Robley Dunglison Jones (December 31, 1860 – July 7, 1917) was an American politician and judge. He served as the state's attorney for Worcester County, Maryland between 1891 and 1903 and as a member of the Maryland House of Delegates in 1908.

==Early life==
Robley Dunglison Jones was born on December 31, 1860, in Newark, Maryland to Catherine D. (née Gray) and Charles P. Jones. His father was a practicing physician. At a young age, Jones and his parents moved to Snow Hill. Jones was educated at Snow Hill High School. In 1880, Jones became a school master at Girdletree Public School in Girdletree for one year and then conducted a school in Stockton for two years. Jones read law under the instruction of law firm Covington and Wilson. In 1883, Jones attended University of Virginia School of Law and in Spring 1884, Jones was admitted to the bar in Virginia and Maryland.

==Career==
Jones began a law practice in Snow Hill. In 1891, Jones was elected under a Democratic ticket as state's attorney for Worcester County. He was re-elected twice and served until 1903.
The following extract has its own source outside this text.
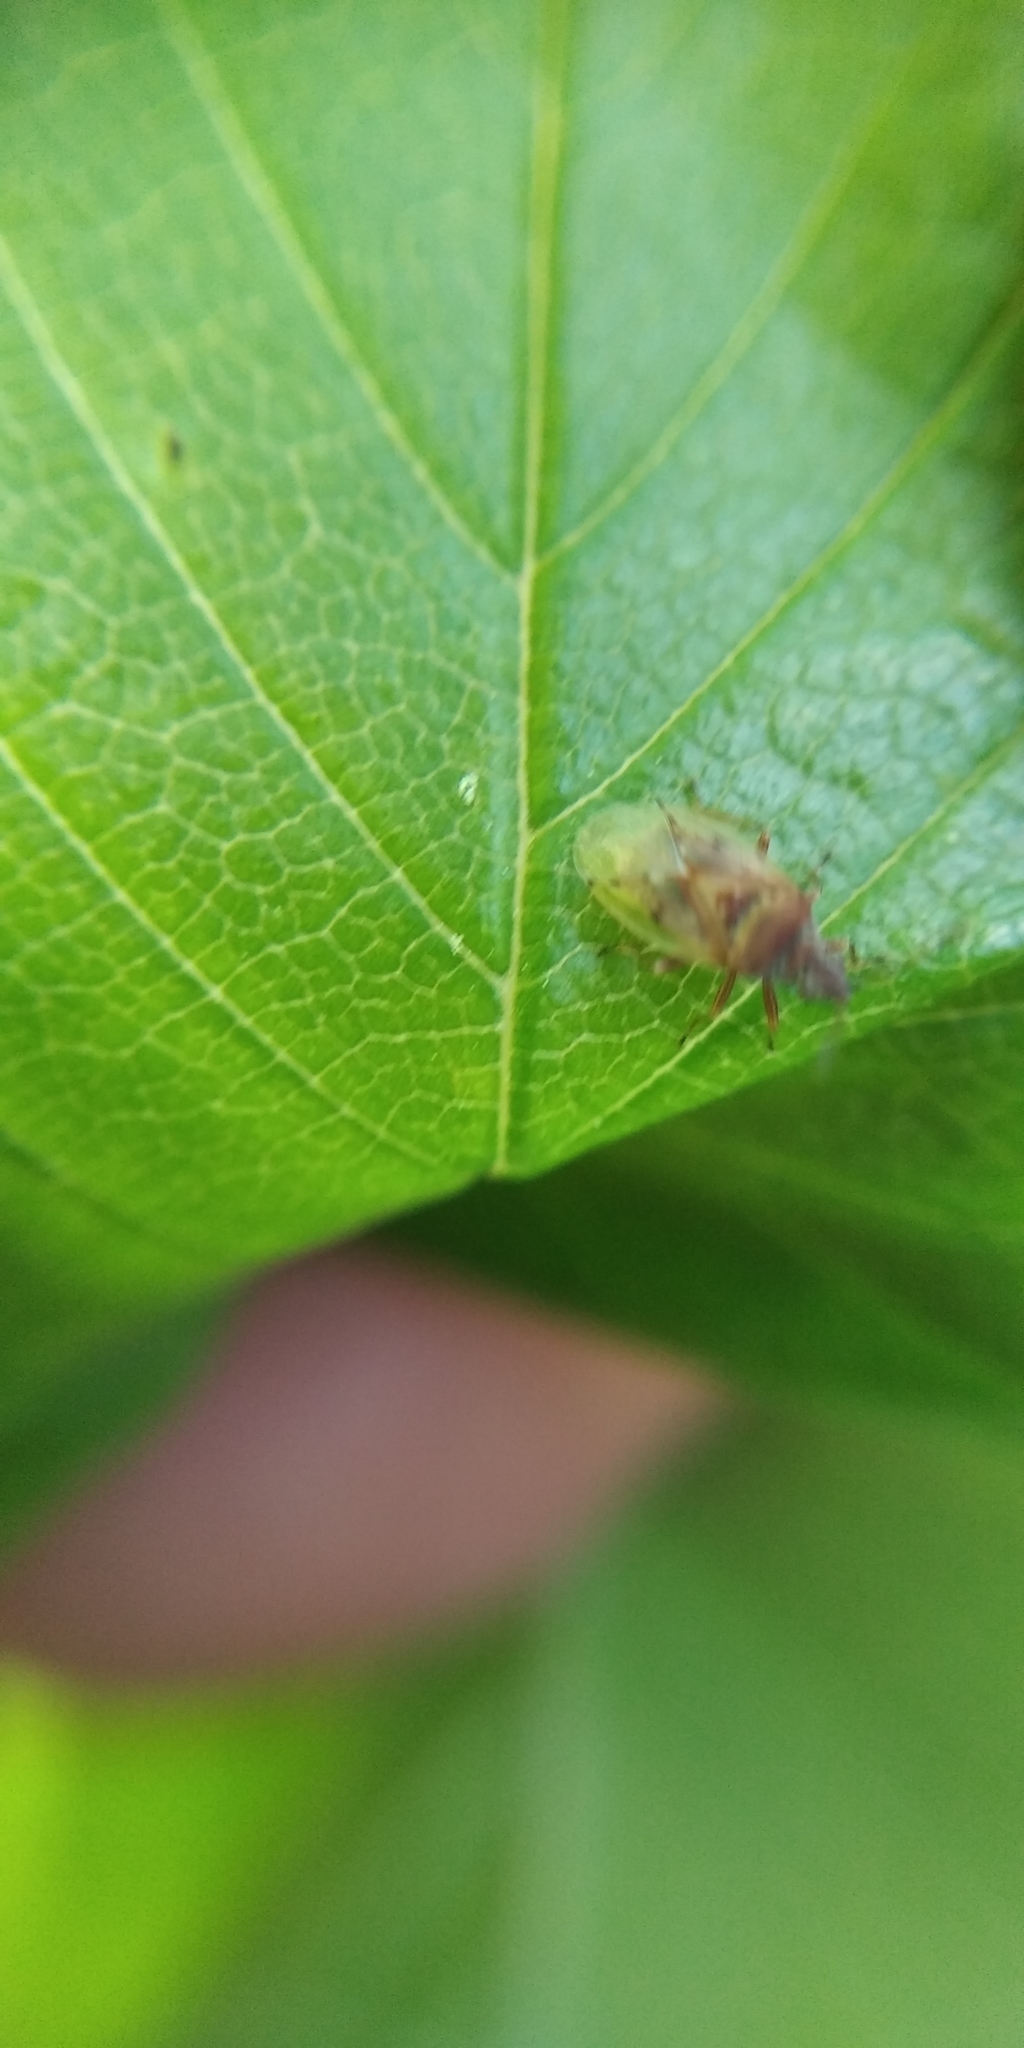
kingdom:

In 1907, Jones was elected to the Maryland House of Delegates. On May 1, 1908, Jones resigned the position and accepted an appointment by Governor Austin Lane Crothers as an associate judge of the first judicial court. He remained in that role until his death.

==Personal life==
Jones married Louis Richardson Franklin, daughter of Littleton P. Franklin, on December 22, 1897. They had one daughter, Emily.

Jones died on July 7, 1917, at the Church Home and Infirmary in Baltimore after operations for a brain tumor. He was buried at Whitecoat United Methodist Cemetery in Snow Hill.